No início da década de 1970 vários assuntos nesta fase da vida portuguesa merecem destaque: a crise política progressiva, dada a contestação crescente, originada sobretudo no meio estudantil universitário e nos quadros permanentes das forças armadas (que iria ser a “semente” da revolução de 25 de Abril de 1974), a continuação do crescimento económico e da mudança estrutural da economia portuguesa, que de economia agrária dos anos 1940 passou a economia industrial, acompanhada de um crescimento significativo do sector terciário, e o nosso segundo pedido de negociações com a CEE, que desembocaria na assinatura do Acordo de 1972.

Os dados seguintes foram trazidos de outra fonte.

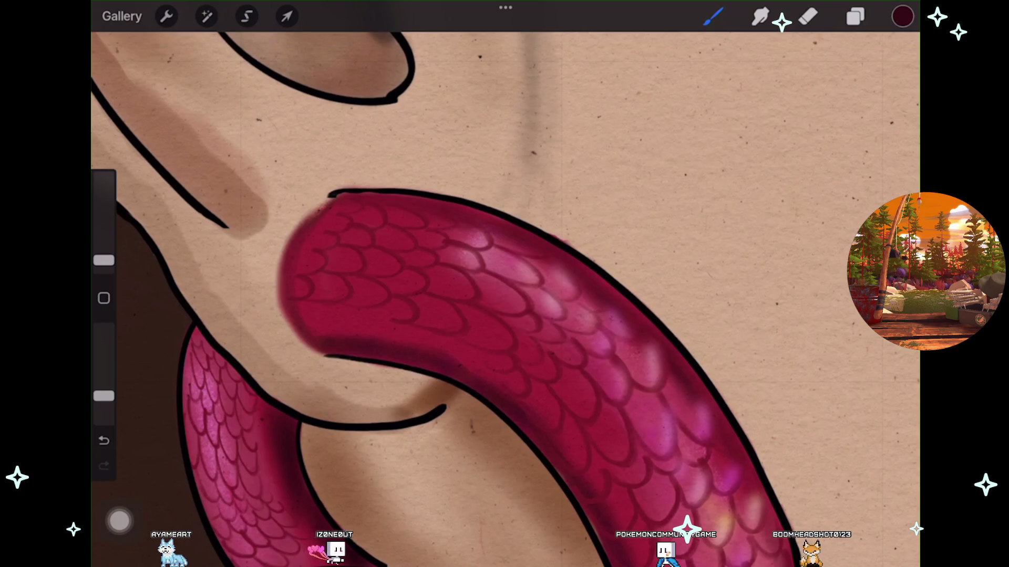
{"action": "scroll", "coordinate": [504, 299], "scroll_direction": "down", "scroll_amount": 5}
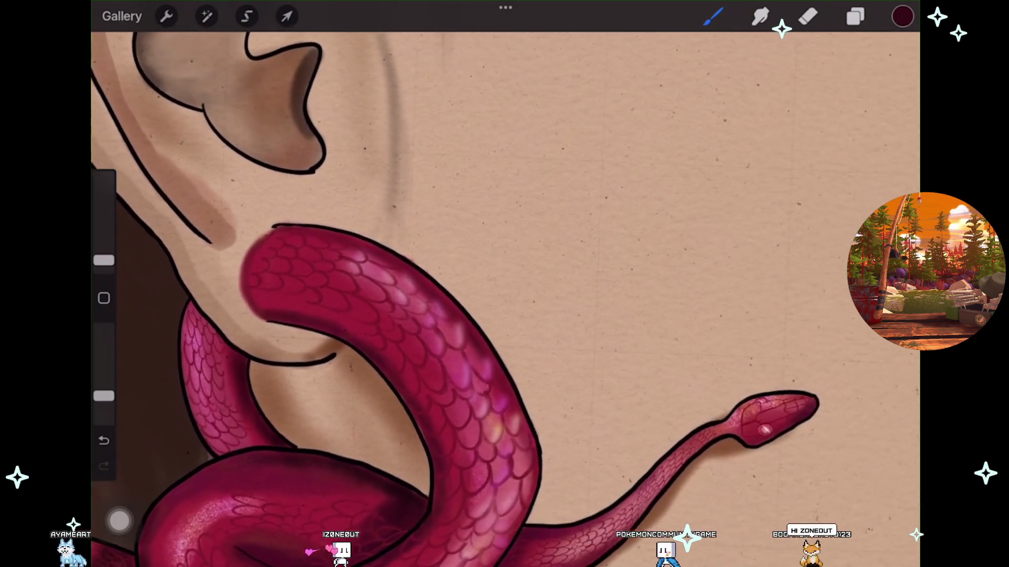
{"action": "scroll", "coordinate": [489, 299], "scroll_direction": "down", "scroll_amount": 3}
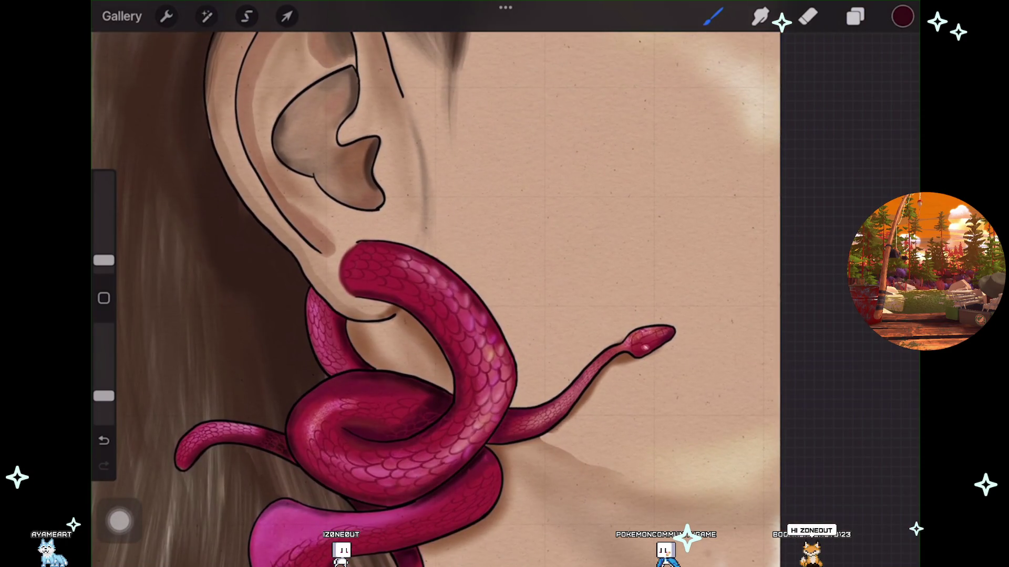
{"action": "scroll", "coordinate": [526, 315], "scroll_direction": "up", "scroll_amount": 3}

Recorde-se que já em 1961 tinha havido o primeiro pedido de abertura de negociações com a CEE que tinha recolhido o apoio de todos os Governos dos membros da organização e que só não desembocou na nossa integração dado o veto do General de Gaulle ao alargamento das Comunidades, dada a sua oposição à entrada da Inglaterra nas mesmas.

No plano internacional, a crise do petróleo de 1973 e o fim do sistema de Bretton Woods, em 1975.

No plano europeu, a criação da “Serpente Monetária” e o primeiro alargamento da Comunidade Económica Europeia, que passou a contar, a partir de 1 de Janeiro de 1973, com nove países com a entrada do Reino Unido, Dinamarca e Irlanda e a consequente perda de influência da EFTA.

No início da década de setenta, Portugal vivia no plano interno uma situação de estabilidade económica, no entanto no plano político adivinhavam-se algumas situações de agitação, de contestação ao regime.